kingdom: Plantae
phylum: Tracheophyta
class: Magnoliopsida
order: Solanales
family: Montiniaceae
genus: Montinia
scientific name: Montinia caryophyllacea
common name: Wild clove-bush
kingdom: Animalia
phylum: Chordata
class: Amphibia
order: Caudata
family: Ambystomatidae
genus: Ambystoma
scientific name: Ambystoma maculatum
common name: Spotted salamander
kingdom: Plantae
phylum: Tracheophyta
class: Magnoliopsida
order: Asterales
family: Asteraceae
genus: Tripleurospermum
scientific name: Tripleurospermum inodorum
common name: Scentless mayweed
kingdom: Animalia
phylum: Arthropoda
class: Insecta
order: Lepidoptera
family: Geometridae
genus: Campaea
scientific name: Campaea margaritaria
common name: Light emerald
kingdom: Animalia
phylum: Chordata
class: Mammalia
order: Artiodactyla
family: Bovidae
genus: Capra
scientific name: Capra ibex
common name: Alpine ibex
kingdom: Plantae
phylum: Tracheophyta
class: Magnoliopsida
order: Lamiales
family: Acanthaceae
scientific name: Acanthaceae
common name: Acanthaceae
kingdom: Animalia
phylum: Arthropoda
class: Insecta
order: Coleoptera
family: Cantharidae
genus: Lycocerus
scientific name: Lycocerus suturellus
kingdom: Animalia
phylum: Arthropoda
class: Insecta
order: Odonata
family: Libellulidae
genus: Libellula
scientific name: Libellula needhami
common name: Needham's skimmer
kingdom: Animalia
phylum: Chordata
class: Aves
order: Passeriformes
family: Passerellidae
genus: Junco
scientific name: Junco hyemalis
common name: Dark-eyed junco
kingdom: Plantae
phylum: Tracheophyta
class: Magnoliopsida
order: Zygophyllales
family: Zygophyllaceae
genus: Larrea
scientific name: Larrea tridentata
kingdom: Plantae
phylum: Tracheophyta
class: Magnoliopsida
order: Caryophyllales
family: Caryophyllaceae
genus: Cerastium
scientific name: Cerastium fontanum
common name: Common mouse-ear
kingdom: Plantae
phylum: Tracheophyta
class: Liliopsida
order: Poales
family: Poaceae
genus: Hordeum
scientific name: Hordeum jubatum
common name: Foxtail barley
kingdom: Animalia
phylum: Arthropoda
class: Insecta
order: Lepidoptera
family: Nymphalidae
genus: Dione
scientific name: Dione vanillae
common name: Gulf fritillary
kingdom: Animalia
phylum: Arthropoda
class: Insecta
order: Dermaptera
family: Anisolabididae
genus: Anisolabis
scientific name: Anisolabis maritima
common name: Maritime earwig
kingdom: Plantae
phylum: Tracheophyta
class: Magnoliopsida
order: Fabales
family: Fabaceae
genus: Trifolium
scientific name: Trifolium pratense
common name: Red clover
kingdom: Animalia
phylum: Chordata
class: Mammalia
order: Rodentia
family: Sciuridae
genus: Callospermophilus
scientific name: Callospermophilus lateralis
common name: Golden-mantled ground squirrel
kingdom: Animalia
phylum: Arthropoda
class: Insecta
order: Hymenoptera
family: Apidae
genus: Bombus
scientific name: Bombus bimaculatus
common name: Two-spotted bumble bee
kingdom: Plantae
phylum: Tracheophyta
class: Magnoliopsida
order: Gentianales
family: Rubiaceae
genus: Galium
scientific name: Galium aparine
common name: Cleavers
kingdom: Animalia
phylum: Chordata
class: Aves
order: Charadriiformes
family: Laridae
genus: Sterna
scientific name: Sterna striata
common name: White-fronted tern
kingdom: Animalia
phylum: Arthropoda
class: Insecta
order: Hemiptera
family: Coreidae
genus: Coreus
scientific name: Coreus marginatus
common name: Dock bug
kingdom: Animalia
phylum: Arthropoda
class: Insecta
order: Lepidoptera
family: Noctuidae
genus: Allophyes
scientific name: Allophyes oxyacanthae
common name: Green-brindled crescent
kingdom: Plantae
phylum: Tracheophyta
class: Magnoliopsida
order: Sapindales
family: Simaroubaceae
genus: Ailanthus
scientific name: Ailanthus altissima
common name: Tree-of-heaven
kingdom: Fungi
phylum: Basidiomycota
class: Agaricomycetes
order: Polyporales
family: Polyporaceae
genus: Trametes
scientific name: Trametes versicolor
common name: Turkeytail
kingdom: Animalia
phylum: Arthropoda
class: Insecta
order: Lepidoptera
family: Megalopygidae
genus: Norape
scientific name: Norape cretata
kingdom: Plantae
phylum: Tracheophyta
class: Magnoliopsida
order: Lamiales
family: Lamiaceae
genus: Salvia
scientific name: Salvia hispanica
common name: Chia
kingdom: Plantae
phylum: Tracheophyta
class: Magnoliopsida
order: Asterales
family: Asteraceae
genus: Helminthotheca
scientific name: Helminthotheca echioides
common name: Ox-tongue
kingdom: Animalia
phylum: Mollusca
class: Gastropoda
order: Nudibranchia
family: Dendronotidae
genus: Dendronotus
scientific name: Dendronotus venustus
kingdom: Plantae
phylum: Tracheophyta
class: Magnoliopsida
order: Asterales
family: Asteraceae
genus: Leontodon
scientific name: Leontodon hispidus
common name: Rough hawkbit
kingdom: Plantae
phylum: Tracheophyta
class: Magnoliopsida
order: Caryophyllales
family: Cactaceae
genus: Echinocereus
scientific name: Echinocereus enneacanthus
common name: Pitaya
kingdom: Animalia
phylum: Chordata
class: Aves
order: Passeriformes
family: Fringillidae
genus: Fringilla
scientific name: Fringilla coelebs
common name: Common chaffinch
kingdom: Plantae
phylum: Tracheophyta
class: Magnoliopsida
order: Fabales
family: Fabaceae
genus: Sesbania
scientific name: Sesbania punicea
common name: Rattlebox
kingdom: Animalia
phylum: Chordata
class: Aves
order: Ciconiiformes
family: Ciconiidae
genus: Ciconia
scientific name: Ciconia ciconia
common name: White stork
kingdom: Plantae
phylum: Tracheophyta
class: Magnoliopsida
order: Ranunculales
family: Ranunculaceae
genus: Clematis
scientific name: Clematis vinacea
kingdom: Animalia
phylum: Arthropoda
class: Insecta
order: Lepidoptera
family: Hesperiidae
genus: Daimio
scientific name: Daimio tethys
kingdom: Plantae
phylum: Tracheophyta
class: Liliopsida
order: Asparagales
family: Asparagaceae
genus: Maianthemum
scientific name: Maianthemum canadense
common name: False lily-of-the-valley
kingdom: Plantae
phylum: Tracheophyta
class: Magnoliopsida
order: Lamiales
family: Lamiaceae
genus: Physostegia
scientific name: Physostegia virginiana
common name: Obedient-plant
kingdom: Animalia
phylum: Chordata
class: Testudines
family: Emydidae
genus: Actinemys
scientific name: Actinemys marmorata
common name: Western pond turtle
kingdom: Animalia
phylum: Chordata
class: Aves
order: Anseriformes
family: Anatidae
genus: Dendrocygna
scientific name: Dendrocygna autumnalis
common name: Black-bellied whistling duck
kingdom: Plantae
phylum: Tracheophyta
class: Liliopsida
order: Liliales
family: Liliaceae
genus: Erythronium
__________
- _GIVEN REQUEST_
Copy every line of the records above word for word, without changing anything.

- _OUTPUT BELOW_
kingdom: Plantae
phylum: Tracheophyta
class: Magnoliopsida
order: Solanales
family: Montiniaceae
genus: Montinia
scientific name: Montinia caryophyllacea
common name: Wild clove-bush
kingdom: Animalia
phylum: Chordata
class: Amphibia
order: Caudata
family: Ambystomatidae
genus: Ambystoma
scientific name: Ambystoma maculatum
common name: Spotted salamander
kingdom: Plantae
phylum: Tracheophyta
class: Magnoliopsida
order: Asterales
family: Asteraceae
genus: Tripleurospermum
scientific name: Tripleurospermum inodorum
common name: Scentless mayweed
kingdom: Animalia
phylum: Arthropoda
class: Insecta
order: Lepidoptera
family: Geometridae
genus: Campaea
scientific name: Campaea margaritaria
common name: Light emerald
kingdom: Animalia
phylum: Chordata
class: Mammalia
order: Artiodactyla
family: Bovidae
genus: Capra
scientific name: Capra ibex
common name: Alpine ibex
kingdom: Plantae
phylum: Tracheophyta
class: Magnoliopsida
order: Lamiales
family: Acanthaceae
scientific name: Acanthaceae
common name: Acanthaceae
kingdom: Animalia
phylum: Arthropoda
class: Insecta
order: Coleoptera
family: Cantharidae
genus: Lycocerus
scientific name: Lycocerus suturellus
kingdom: Animalia
phylum: Arthropoda
class: Insecta
order: Odonata
family: Libellulidae
genus: Libellula
scientific name: Libellula needhami
common name: Needham's skimmer
kingdom: Animalia
phylum: Chordata
class: Aves
order: Passeriformes
family: Passerellidae
genus: Junco
scientific name: Junco hyemalis
common name: Dark-eyed junco
kingdom: Plantae
phylum: Tracheophyta
class: Magnoliopsida
order: Zygophyllales
family: Zygophyllaceae
genus: Larrea
scientific name: Larrea tridentata
kingdom: Plantae
phylum: Tracheophyta
class: Magnoliopsida
order: Caryophyllales
family: Caryophyllaceae
genus: Cerastium
scientific name: Cerastium fontanum
common name: Common mouse-ear
kingdom: Plantae
phylum: Tracheophyta
class: Liliopsida
order: Poales
family: Poaceae
genus: Hordeum
scientific name: Hordeum jubatum
common name: Foxtail barley
kingdom: Animalia
phylum: Arthropoda
class: Insecta
order: Lepidoptera
family: Nymphalidae
genus: Dione
scientific name: Dione vanillae
common name: Gulf fritillary
kingdom: Animalia
phylum: Arthropoda
class: Insecta
order: Dermaptera
family: Anisolabididae
genus: Anisolabis
scientific name: Anisolabis maritima
common name: Maritime earwig
kingdom: Plantae
phylum: Tracheophyta
class: Magnoliopsida
order: Fabales
family: Fabaceae
genus: Trifolium
scientific name: Trifolium pratense
common name: Red clover
kingdom: Animalia
phylum: Chordata
class: Mammalia
order: Rodentia
family: Sciuridae
genus: Callospermophilus
scientific name: Callospermophilus lateralis
common name: Golden-mantled ground squirrel
kingdom: Animalia
phylum: Arthropoda
class: Insecta
order: Hymenoptera
family: Apidae
genus: Bombus
scientific name: Bombus bimaculatus
common name: Two-spotted bumble bee
kingdom: Plantae
phylum: Tracheophyta
class: Magnoliopsida
order: Gentianales
family: Rubiaceae
genus: Galium
scientific name: Galium aparine
common name: Cleavers
kingdom: Animalia
phylum: Chordata
class: Aves
order: Charadriiformes
family: Laridae
genus: Sterna
scientific name: Sterna striata
common name: White-fronted tern
kingdom: Animalia
phylum: Arthropoda
class: Insecta
order: Hemiptera
family: Coreidae
genus: Coreus
scientific name: Coreus marginatus
common name: Dock bug
kingdom: Animalia
phylum: Arthropoda
class: Insecta
order: Lepidoptera
family: Noctuidae
genus: Allophyes
scientific name: Allophyes oxyacanthae
common name: Green-brindled crescent
kingdom: Plantae
phylum: Tracheophyta
class: Magnoliopsida
order: Sapindales
family: Simaroubaceae
genus: Ailanthus
scientific name: Ailanthus altissima
common name: Tree-of-heaven
kingdom: Fungi
phylum: Basidiomycota
class: Agaricomycetes
order: Polyporales
family: Polyporaceae
genus: Trametes
scientific name: Trametes versicolor
common name: Turkeytail
kingdom: Animalia
phylum: Arthropoda
class: Insecta
order: Lepidoptera
family: Megalopygidae
genus: Norape
scientific name: Norape cretata
kingdom: Plantae
phylum: Tracheophyta
class: Magnoliopsida
order: Lamiales
family: Lamiaceae
genus: Salvia
scientific name: Salvia hispanica
common name: Chia
kingdom: Plantae
phylum: Tracheophyta
class: Magnoliopsida
order: Asterales
family: Asteraceae
genus: Helminthotheca
scientific name: Helminthotheca echioides
common name: Ox-tongue
kingdom: Animalia
phylum: Mollusca
class: Gastropoda
order: Nudibranchia
family: Dendronotidae
genus: Dendronotus
scientific name: Dendronotus venustus
kingdom: Plantae
phylum: Tracheophyta
class: Magnoliopsida
order: Asterales
family: Asteraceae
genus: Leontodon
scientific name: Leontodon hispidus
common name: Rough hawkbit
kingdom: Plantae
phylum: Tracheophyta
class: Magnoliopsida
order: Caryophyllales
family: Cactaceae
genus: Echinocereus
scientific name: Echinocereus enneacanthus
common name: Pitaya
kingdom: Animalia
phylum: Chordata
class: Aves
order: Passeriformes
family: Fringillidae
genus: Fringilla
scientific name: Fringilla coelebs
common name: Common chaffinch
kingdom: Plantae
phylum: Tracheophyta
class: Magnoliopsida
order: Fabales
family: Fabaceae
genus: Sesbania
scientific name: Sesbania punicea
common name: Rattlebox
kingdom: Animalia
phylum: Chordata
class: Aves
order: Ciconiiformes
family: Ciconiidae
genus: Ciconia
scientific name: Ciconia ciconia
common name: White stork
kingdom: Plantae
phylum: Tracheophyta
class: Magnoliopsida
order: Ranunculales
family: Ranunculaceae
genus: Clematis
scientific name: Clematis vinacea
kingdom: Animalia
phylum: Arthropoda
class: Insecta
order: Lepidoptera
family: Hesperiidae
genus: Daimio
scientific name: Daimio tethys
kingdom: Plantae
phylum: Tracheophyta
class: Liliopsida
order: Asparagales
family: Asparagaceae
genus: Maianthemum
scientific name: Maianthemum canadense
common name: False lily-of-the-valley
kingdom: Plantae
phylum: Tracheophyta
class: Magnoliopsida
order: Lamiales
family: Lamiaceae
genus: Physostegia
scientific name: Physostegia virginiana
common name: Obedient-plant
kingdom: Animalia
phylum: Chordata
class: Testudines
family: Emydidae
genus: Actinemys
scientific name: Actinemys marmorata
common name: Western pond turtle
kingdom: Animalia
phylum: Chordata
class: Aves
order: Anseriformes
family: Anatidae
genus: Dendrocygna
scientific name: Dendrocygna autumnalis
common name: Black-bellied whistling duck
kingdom: Plantae
phylum: Tracheophyta
class: Liliopsida
order: Liliales
family: Liliaceae
genus: Erythronium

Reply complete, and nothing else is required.